Data to examine START

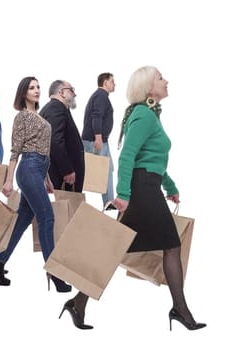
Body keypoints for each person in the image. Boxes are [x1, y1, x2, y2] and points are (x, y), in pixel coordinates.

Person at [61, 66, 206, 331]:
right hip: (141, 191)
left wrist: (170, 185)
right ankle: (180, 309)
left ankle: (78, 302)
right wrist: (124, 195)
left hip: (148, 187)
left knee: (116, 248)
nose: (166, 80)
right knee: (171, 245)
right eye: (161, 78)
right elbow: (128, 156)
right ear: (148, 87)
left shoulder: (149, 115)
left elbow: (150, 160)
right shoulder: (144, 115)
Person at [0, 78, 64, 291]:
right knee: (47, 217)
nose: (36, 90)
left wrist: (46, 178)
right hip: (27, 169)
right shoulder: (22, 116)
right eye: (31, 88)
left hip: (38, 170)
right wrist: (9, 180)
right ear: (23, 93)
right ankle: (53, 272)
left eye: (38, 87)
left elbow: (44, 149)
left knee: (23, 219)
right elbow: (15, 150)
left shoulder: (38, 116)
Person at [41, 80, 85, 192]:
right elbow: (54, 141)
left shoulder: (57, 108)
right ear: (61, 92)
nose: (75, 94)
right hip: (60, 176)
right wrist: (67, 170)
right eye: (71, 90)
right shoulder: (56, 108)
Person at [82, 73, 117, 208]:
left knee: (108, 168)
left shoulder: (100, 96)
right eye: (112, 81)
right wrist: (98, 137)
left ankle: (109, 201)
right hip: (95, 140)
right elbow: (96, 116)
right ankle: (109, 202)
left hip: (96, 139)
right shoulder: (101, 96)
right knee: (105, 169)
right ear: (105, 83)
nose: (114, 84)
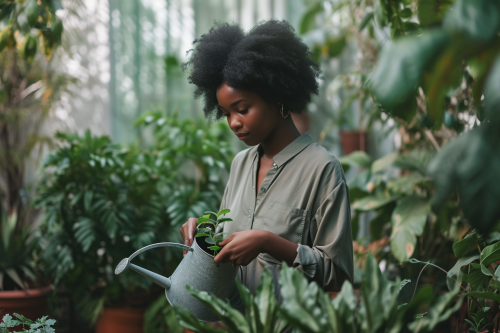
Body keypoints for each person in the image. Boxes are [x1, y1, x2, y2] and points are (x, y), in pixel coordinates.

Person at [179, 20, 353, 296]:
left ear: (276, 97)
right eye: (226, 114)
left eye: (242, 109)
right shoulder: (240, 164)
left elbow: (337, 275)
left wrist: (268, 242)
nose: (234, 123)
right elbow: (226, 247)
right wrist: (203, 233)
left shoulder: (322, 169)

Data to examine END

## Problem statement:
Print the whole listing exactly, please, and keep any images out of it.

## Output:
Body keypoints for each person in the image. Boxes are [x1, y1, x2, y2] and points are (x, y), in pixel coordinates.

Person at [61, 66, 206, 331]:
right hip: (141, 191)
left wrist: (170, 185)
right ankle: (180, 309)
left ankle: (78, 302)
right wrist: (124, 195)
left hip: (148, 187)
left knee: (116, 248)
nose: (166, 80)
right knee: (171, 245)
right eye: (161, 78)
right elbow: (128, 156)
right ear: (148, 87)
left shoulder: (149, 115)
left elbow: (150, 160)
right shoulder: (144, 115)
Person at [0, 78, 64, 291]:
right knee: (47, 217)
nose: (36, 90)
left wrist: (46, 178)
right hip: (27, 169)
right shoulder: (22, 116)
right eye: (31, 88)
left hip: (38, 170)
right wrist: (9, 180)
right ear: (23, 93)
right ankle: (53, 272)
left eye: (38, 87)
left elbow: (44, 149)
left knee: (23, 219)
right elbow: (15, 150)
left shoulder: (38, 116)
Person at [41, 80, 85, 192]:
right elbow: (54, 141)
left shoulder: (57, 108)
right ear: (61, 92)
nose: (75, 94)
right hip: (60, 176)
right wrist: (67, 170)
right eye: (71, 90)
right shoulder: (56, 108)
Person at [82, 73, 117, 208]:
left knee: (108, 168)
left shoulder: (100, 96)
right eye: (112, 81)
right wrist: (98, 137)
left ankle: (109, 201)
right hip: (95, 140)
right elbow: (96, 116)
right ankle: (109, 202)
left hip: (96, 139)
right shoulder: (101, 96)
right knee: (105, 169)
right ear: (105, 83)
nose: (114, 84)
Body keypoints for each person in the image. Boxes are [x1, y1, x2, y2] and points are (x, y), in pixel coordinates.

Person at [179, 20, 353, 296]:
left ear: (276, 97)
right eye: (226, 114)
left eye: (242, 109)
right shoulder: (240, 164)
left elbow: (337, 275)
left wrist: (268, 242)
nose: (234, 123)
right elbow: (226, 247)
right wrist: (203, 233)
left shoulder: (322, 169)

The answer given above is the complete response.